Three ISGlobal researchers, Mireia Gascón, Mark Nieuwenhuijsen, and Payam Dadvand have been included in the Highly Cited Researchers 2022 list, a global ranking of researchers whose publications are among the most cited 1% in their field. This list represents scientists and social scientists who have demonstrated exceptional influence by publishing multiple highly cited papers during the last decade.
Mireia Gascón: Urban Environments and the Early Stages of Life
Mireia Gascón, an environmental epidemiology researcher and Assistant Research Professor at ISGlobal, enters the Highly Cited Researchers list for the first time, in the Social Sciences category. She is currently coordinating the postnatal follow-up of the Barcelona Life Study Cohort (BiSC), aimed at studying the impacts of prenatal exposure to air pollution on children’s neurodevelopment and other health outcomes. Gascón is the 2019 recipient of the Miguel Servet fellowship.
“It is an honour to hear that our research is so well received by the scientific community. It is truly time to invest in a healthier world for future generations and we are working towards this by bringing forward necessary scientific evidence,” said Gascón.
Mark Nieuwenhuijsen: Urban Planning and Health
Mark Nieuwenhuijsen, Director of the Urban Planning, Environment and Health Initiative, and the Coordinator of the European Urban Burden of Disease Project is on the list for the fifth consecutive year, featuring in two categories: Environment and Ecology, and Social Sciences. Nieuwenhuijsen, also a recipient of the John Goldsmith Award, has dedicated his career to exploring the associations between urban planning and health. He has published over 500 articles and edited 8 books on themes including environmental epidemiology, green spaces, and car-free cities.
“Cities have the power to shape global responses to the climate emergency we face today through better urban and transport planning. I am thrilled that the scientific community finds value in our research that shows the health benefits of better planning and I hope it translates to firm actions adopted at a societal scale,” commented Nieuwenhuijsen.
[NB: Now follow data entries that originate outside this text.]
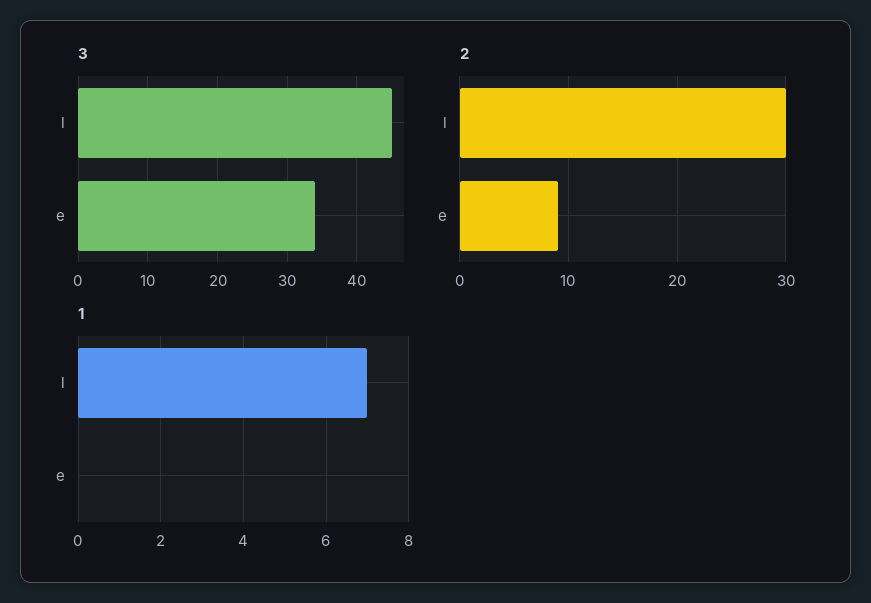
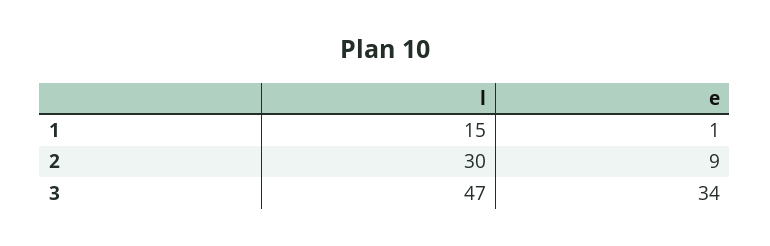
  {
    "3": {
-     "l": 45,
+     "l": 47,
      "e": 34
    },
    "2": {
      "l": 30,
      "e": 9
    },
    "1": {
-     "l": 7,
+     "l": 15,
-     "e": 0
+     "e": 1
    }
  }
Payam Dadvand: the Impact of Environment on Maternal and Child Health
Payam Dadvand, a medical doctor by training with a PhD in environmental epidemiology, is currently working as an Associate Research Professor at ISGlobal. This is his third time being featured as a Highly Cited Researcher in the Cross-Field category. In the last 15 years, Dadvand has led pioneering research on the impact of environmental stressors and environmental mitigation measures on mainly maternal and child health. He received the Rebecca James Baker Award in 2012. He has published over 145 articles, and is currently an editor for the Environmental Pollution journal.
“The credit goes to all my team members, colleagues and collaborators, without whom it was impossible to accomplish these studies. We have successfully evidenced how exposure to natural spaces can positively shape the lives of individuals through different stages of life. This needs to be taken into consideration when designing urban spaces of the future,” shared Dadvand.
From Science to Action
All three researchers featured in this year’s list are part of ISGlobal’s Urban Planning, Environment and Health Initiative. In addition to the rigour and excellence of the research, this points to ISGlobal’s growing recognition of the importance of scientific evidence on the impact of urban environments on human health.
“We are proud to hear about the significant impact of the research conducted by Mireia Gascón, Mark Nieuwenhuijsen, and Payam Dadvand their teams. Beyond numbers and rankings, the clear message is – our research is strengthening the evidence base across areas including urban planning, green spaces, and related exposures,” says Joana Porcel, Research Manager at ISGlobal. “Translation has always been a strong component of ISGlobal’s work. Outside of their labs, you will often see our researchers play an active role in civic engagement, ensuring that their research leads to accessible and relevant decision-making for better cities and healthier citizens.”